Monday, December 01, 2008

You May Want To Close Your Ears...

Fuckidy fucking fuck, with a big yellow fucking fuck off on top!

I've taken the day of today, only 3 things to do, 3 very very simple things but I knew deep down that on this shithole rock nothing is ever that simple. Prepared, I've taken the whole day to get them sorted.

1. Pay gas bill via debit card. There is a number on the back of the bill so this should be a no brainer, or at least you'd think so. I've phoned at least 12 times this morning, either to get no answer at all or to be asked if I can phone back in 10-15 minutes because they're busy! For fucks sake I'm only trying to pay our fucking bill using one of the recommended payment methods on the back of the bill you cunts. So far I've racked up the cost of 12 phone calls without having managed to get even close to paying the bill.

2. Arrange to have the oven fixed. Now I knew this was going to be a shitter. First of all I phone the MEA who advertise that they fix Indesit appliances but surprise surprise, no joy. So I phone Indesit themselves who take all my details, the girl on the other end is actually very nice and helpful until she comes to pull up my nearest repair man. "Oh you live on the Isle of Man" she says with a level of fear that even I taste this end of the phone. 10 minutes of being on hold later she comes back with the news that they can't actually help me with my repair but instead a list of phone numbers to try. I go through them all, eventually coming across one that answers. As luck would have it I'm now speaking to the people who fix Indesit stuff on the rock. It's only taken an hour. They take the model of my oven, the phone goes silent. 2 minutes later I'm asked if I have the serial number, what the??? I check the Oven everywhere, there is nothing that identifies it anymore than the manual (which I've already told them). "Oh well there's 3 different types, without the exact serial right one we can't help". The end. So that's that, no chance of having the £500 2 year old oven fixed on the rock. As soon as I mention buying a new one though they are more than happy to help. They can shove it up their asses. So instead I take the oven apart, right down to its bare components, on giving up deciding what might be the thermostat (no parts are labeled of course) I decide that enough is enough. I'll be buying a £5 Oven Thermometer instead - from off island.
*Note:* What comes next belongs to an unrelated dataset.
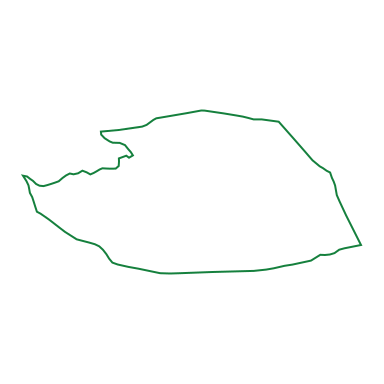 Kilimani, Nairobi, Kenya
{"feature_id": "3690345B60954938722766", "entity_name": "Kilimani", "entity_type": "district", "adm_level": 2, "iso_a3": "KEN", "parent_name": "Kenya", "parent_adm1": "Nairobi", "projection": "albers", "projection_center": [36.768, -1.277], "detail": "fine", "context": "isolated", "style": "outline", "palette": "green", "viewbox_px": 384, "rotation_deg": 0, "n_neighbors": 0, "source": "geoboundaries", "source_scale": "gbopen_adm2", "svg_char_len": 1480}
<svg xmlns="http://www.w3.org/2000/svg" viewBox="0 0 384 384"><path d="M128.4,266.9L138.5,268.7L160.1,273.2L170.1,273.5L180.1,273.2L212.4,272.0L253.8,270.9L266.1,269.6L273.7,268.3L284.6,265.8L292.4,264.6L311.0,260.6L320.3,254.8L324.9,255.0L329.9,254.5L334.5,253.1L339.2,249.7L344.4,248.3L361.0,245.0L346.1,215.4L339.6,201.5L336.8,195.1L335.8,189.5L335.1,185.5L333.7,181.6L331.9,177.8L330.1,172.5L326.7,170.8L322.9,168.1L319.7,166.3L312.5,160.3L305.6,152.3L302.2,148.4L293.8,138.8L278.7,121.7L261.7,119.4L253.6,119.4L248.5,118.0L242.8,116.6L236.5,115.5L223.7,113.4L204.6,110.6L201.3,110.5L186.5,113.2L160.6,117.6L156.3,118.3L153.4,119.9L146.6,124.9L142.2,126.6L118.7,130.0L100.9,131.6L101.2,134.6L104.6,138.2L109.6,141.4L112.7,142.7L116.3,142.8L119.7,142.9L125.0,145.1L128.1,149.0L130.9,152.2L132.9,155.4L129.0,157.7L126.3,155.7L122.5,157.1L118.9,158.4L119.0,161.8L118.7,166.0L115.7,168.6L110.3,168.7L105.8,168.5L102.4,168.3L99.6,169.5L96.8,171.2L93.6,173.0L90.3,174.4L86.6,172.3L82.4,170.7L78.1,173.3L73.5,174.3L69.8,173.5L66.1,175.4L62.5,178.0L58.7,181.3L54.8,182.7L51.5,183.8L47.3,185.1L43.5,186.1L39.5,185.7L36.1,184.0L33.0,180.9L30.0,178.8L27.1,176.5L23.0,175.7L26.5,181.2L28.5,185.4L29.3,189.5L29.9,192.9L32.2,197.1L33.6,201.4L35.3,206.8L36.9,211.7L40.6,213.7L48.8,219.4L59.9,228.0L65.0,231.9L76.6,239.3L82.7,240.9L88.9,242.5L94.8,244.2L99.2,246.3L102.9,249.7L106.4,254.2L109.1,258.6L112.4,262.6L117.7,264.5L128.4,266.9Z" fill="none" stroke="#15803d" stroke-width="2"/></svg>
3. Get return box for x-box. My final job today, sit in and wait for the return box so I can have my 360 fixed. Microsoft inform me that it should be with me today. The local courier firm can neither confirm nor deny this although there's no sign of it yet. I'm not hopeful.

So overall out of 3 very simple jobs to do I've managed to complete fuck all. Is it through a lack of trying, our phone bill would suggest not? Or is it because living on this fucking rock nothing is ever simple.

5 comments:

Anonymous said...

Hi, Paul :)

Is it an electric oven?

Scooterdeb

****** said...

It is :)

Anonymous said...

And is the problem that you turn the dial to one setting, but the oven either never gets to or overshoots that setting? Is it either always cooler than you want or always hotter than you want?

****** said...
This comment has been removed by the author.
****** said...

It sounds like you've heard of this before?

It's always hotter, so if I set the oven to 140 it never gets there, just is always on. Below that it's OK, i was guessing that it's heating up about 100 degrees above the setting.

I recently changed the bulb and that seems to have helped a bit, strange?